Scene geometry reasoning data
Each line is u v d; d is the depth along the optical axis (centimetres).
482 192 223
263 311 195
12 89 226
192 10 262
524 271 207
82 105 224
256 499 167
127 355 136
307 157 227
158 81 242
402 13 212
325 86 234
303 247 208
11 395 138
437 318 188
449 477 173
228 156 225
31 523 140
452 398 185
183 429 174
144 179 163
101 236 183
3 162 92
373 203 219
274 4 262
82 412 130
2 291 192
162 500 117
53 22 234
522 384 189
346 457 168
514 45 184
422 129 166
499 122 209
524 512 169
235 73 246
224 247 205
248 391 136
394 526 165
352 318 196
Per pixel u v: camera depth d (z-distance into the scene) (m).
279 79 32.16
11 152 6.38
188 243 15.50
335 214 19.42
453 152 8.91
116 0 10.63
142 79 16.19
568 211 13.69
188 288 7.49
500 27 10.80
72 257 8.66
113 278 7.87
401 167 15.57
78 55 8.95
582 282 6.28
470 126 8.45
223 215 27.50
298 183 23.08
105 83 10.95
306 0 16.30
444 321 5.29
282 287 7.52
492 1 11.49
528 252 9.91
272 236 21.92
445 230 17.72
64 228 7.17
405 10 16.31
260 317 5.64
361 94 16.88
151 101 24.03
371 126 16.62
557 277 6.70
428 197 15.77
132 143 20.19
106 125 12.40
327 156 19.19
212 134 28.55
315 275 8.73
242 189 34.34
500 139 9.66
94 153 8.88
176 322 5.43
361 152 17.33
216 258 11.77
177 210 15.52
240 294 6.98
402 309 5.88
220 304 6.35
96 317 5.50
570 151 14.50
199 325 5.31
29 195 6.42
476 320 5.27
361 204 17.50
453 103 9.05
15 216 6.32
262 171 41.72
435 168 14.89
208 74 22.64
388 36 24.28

*TASK TO CARRY OUT*
The response should consist of the entries above, retyped exactly.

*EXERCISE ANSWER*
Each line is u v d; d is the depth along the optical axis (centimetres).
482 192 223
263 311 195
12 89 226
192 10 262
524 271 207
82 105 224
256 499 167
127 355 136
307 157 227
158 81 242
402 13 212
325 86 234
303 247 208
11 395 138
437 318 188
449 477 173
228 156 225
31 523 140
452 398 185
183 429 174
144 179 163
101 236 183
3 162 92
373 203 219
274 4 262
82 412 130
2 291 192
162 500 117
53 22 234
522 384 189
346 457 168
514 45 184
422 129 166
499 122 209
524 512 169
235 73 246
224 247 205
248 391 136
394 526 165
352 318 196
Per pixel u v: camera depth d (z-distance into the scene) (m).
279 79 32.16
11 152 6.38
188 243 15.50
335 214 19.42
453 152 8.91
116 0 10.63
142 79 16.19
568 211 13.69
188 288 7.49
500 27 10.80
72 257 8.66
113 278 7.87
401 167 15.57
78 55 8.95
582 282 6.28
470 126 8.45
223 215 27.50
298 183 23.08
105 83 10.95
306 0 16.30
444 321 5.29
282 287 7.52
492 1 11.49
528 252 9.91
272 236 21.92
445 230 17.72
64 228 7.17
405 10 16.31
260 317 5.64
361 94 16.88
151 101 24.03
371 126 16.62
557 277 6.70
428 197 15.77
132 143 20.19
106 125 12.40
327 156 19.19
212 134 28.55
315 275 8.73
242 189 34.34
500 139 9.66
94 153 8.88
176 322 5.43
361 152 17.33
216 258 11.77
177 210 15.52
240 294 6.98
402 309 5.88
220 304 6.35
96 317 5.50
570 151 14.50
199 325 5.31
29 195 6.42
476 320 5.27
361 204 17.50
453 103 9.05
15 216 6.32
262 171 41.72
435 168 14.89
208 74 22.64
388 36 24.28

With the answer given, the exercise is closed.